> Your goal
Down to the last character, write out the records below.
----
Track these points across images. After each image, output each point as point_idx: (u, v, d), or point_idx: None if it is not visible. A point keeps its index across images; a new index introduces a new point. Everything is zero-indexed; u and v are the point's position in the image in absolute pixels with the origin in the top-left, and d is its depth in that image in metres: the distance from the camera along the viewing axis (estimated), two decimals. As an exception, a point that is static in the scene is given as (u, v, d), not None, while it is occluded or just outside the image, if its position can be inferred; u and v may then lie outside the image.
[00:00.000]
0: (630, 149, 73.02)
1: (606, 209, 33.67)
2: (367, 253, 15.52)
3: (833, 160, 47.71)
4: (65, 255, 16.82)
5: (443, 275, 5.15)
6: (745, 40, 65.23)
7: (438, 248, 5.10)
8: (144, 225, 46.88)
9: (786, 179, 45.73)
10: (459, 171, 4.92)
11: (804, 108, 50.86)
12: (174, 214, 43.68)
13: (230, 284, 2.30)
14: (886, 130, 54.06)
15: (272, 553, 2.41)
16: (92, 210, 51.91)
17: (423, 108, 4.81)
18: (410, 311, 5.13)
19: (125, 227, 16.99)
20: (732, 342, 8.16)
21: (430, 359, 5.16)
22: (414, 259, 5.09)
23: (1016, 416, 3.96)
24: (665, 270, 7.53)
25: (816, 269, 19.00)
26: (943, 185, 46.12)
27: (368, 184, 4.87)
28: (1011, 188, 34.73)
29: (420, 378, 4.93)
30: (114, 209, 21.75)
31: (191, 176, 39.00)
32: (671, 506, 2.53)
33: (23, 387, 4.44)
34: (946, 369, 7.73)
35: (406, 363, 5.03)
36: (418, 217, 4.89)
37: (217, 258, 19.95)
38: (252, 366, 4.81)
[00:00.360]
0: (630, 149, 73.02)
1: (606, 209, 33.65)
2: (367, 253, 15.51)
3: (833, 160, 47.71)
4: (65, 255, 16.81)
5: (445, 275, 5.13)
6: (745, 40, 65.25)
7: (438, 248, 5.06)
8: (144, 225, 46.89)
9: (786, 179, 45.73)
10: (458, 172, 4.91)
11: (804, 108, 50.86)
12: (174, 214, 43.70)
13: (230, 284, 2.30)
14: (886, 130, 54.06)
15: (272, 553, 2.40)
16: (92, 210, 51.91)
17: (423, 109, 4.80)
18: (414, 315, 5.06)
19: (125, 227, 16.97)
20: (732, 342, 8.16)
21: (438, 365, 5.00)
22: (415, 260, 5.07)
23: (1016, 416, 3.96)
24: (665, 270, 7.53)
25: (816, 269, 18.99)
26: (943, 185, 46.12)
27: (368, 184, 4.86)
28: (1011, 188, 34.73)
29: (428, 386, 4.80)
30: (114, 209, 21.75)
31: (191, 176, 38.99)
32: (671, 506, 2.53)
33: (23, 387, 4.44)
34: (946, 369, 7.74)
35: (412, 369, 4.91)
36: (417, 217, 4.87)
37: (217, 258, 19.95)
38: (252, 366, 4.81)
----
> Response area
Track these points across images. After each image, output each point as point_idx: (u, v, d), or point_idx: None if it is not visible. A point keeps its index across images; a new index introduces a new point. Everything is zero-indexed; u and v are the point's position in the image in absolute pixels with the origin in the top-left, and d is its depth in that image in metres: the distance from the camera along the viewing axis (estimated), two decimals. As an exception, a point that is static in the scene is given as (u, v, d), not None, while it is occluded or just outside the image, if its position can be inferred; u and v may then lie outside the image.
[00:00.000]
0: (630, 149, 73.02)
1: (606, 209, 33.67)
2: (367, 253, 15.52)
3: (833, 160, 47.71)
4: (65, 255, 16.82)
5: (443, 275, 5.15)
6: (745, 40, 65.23)
7: (438, 248, 5.10)
8: (144, 225, 46.88)
9: (786, 179, 45.73)
10: (459, 171, 4.92)
11: (804, 108, 50.86)
12: (174, 214, 43.68)
13: (230, 284, 2.30)
14: (886, 130, 54.06)
15: (272, 553, 2.41)
16: (92, 210, 51.91)
17: (423, 108, 4.81)
18: (410, 311, 5.13)
19: (125, 227, 16.99)
20: (732, 342, 8.16)
21: (430, 359, 5.16)
22: (414, 259, 5.09)
23: (1016, 416, 3.96)
24: (665, 270, 7.53)
25: (816, 269, 19.00)
26: (943, 185, 46.12)
27: (368, 184, 4.87)
28: (1011, 188, 34.73)
29: (420, 378, 4.93)
30: (114, 209, 21.75)
31: (191, 176, 39.00)
32: (671, 506, 2.53)
33: (23, 387, 4.44)
34: (946, 369, 7.73)
35: (406, 363, 5.03)
36: (418, 217, 4.89)
37: (217, 258, 19.95)
38: (252, 366, 4.81)
[00:00.360]
0: (630, 149, 73.02)
1: (606, 209, 33.65)
2: (367, 253, 15.51)
3: (833, 160, 47.71)
4: (65, 255, 16.81)
5: (445, 275, 5.13)
6: (745, 40, 65.25)
7: (438, 248, 5.06)
8: (144, 225, 46.89)
9: (786, 179, 45.73)
10: (458, 172, 4.91)
11: (804, 108, 50.86)
12: (174, 214, 43.70)
13: (230, 284, 2.30)
14: (886, 130, 54.06)
15: (272, 553, 2.40)
16: (92, 210, 51.91)
17: (423, 109, 4.80)
18: (414, 315, 5.06)
19: (125, 227, 16.97)
20: (732, 342, 8.16)
21: (438, 365, 5.00)
22: (415, 260, 5.07)
23: (1016, 416, 3.96)
24: (665, 270, 7.53)
25: (816, 269, 18.99)
26: (943, 185, 46.12)
27: (368, 184, 4.86)
28: (1011, 188, 34.73)
29: (428, 386, 4.80)
30: (114, 209, 21.75)
31: (191, 176, 38.99)
32: (671, 506, 2.53)
33: (23, 387, 4.44)
34: (946, 369, 7.74)
35: (412, 369, 4.91)
36: (417, 217, 4.87)
37: (217, 258, 19.95)
38: (252, 366, 4.81)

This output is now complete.